YOUR INSTRUCTIONS:
Print the lines that start the entries and continue through the one holding "Looking at spotted lungwort", please, exactly and with the pictures omitted.

DATA FOR PROCESSING:

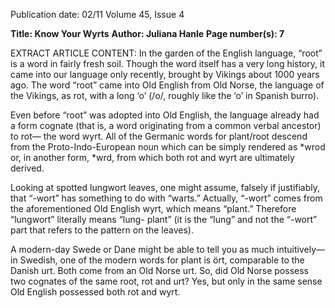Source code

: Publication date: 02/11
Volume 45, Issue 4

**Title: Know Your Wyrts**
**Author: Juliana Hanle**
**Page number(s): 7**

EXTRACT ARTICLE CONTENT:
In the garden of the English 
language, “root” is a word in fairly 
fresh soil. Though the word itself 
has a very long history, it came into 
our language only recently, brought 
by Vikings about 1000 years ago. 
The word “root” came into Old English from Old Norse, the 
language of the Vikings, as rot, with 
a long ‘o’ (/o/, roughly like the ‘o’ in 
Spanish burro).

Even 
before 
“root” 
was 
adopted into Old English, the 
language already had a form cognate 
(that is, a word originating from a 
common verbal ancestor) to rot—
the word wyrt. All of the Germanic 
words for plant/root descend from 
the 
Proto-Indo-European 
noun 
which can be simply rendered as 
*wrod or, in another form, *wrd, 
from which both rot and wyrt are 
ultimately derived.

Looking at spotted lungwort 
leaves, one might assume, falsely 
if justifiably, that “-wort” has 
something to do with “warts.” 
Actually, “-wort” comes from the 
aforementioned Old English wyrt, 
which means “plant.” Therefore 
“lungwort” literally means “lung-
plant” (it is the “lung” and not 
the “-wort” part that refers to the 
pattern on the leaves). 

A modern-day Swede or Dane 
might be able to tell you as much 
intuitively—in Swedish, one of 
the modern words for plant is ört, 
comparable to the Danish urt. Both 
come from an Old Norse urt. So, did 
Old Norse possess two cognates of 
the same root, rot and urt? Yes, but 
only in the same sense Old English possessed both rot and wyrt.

PROBLEM SOLUTION:
Source code

: Publication date: 02/11
Volume 45, Issue 4

**Title: Know Your Wyrts**
**Author: Juliana Hanle**
**Page number(s): 7**

EXTRACT ARTICLE CONTENT:
In the garden of the English 
language, “root” is a word in fairly 
fresh soil. Though the word itself 
has a very long history, it came into 
our language only recently, brought 
by Vikings about 1000 years ago. 
The word “root” came into Old English from Old Norse, the 
language of the Vikings, as rot, with 
a long ‘o’ (/o/, roughly like the ‘o’ in 
Spanish burro).

Even 
before 
“root” 
was 
adopted into Old English, the 
language already had a form cognate 
(that is, a word originating from a 
common verbal ancestor) to rot—
the word wyrt. All of the Germanic 
words for plant/root descend from 
the 
Proto-Indo-European 
noun 
which can be simply rendered as 
*wrod or, in another form, *wrd, 
from which both rot and wyrt are 
ultimately derived.

Looking at spotted lungwort 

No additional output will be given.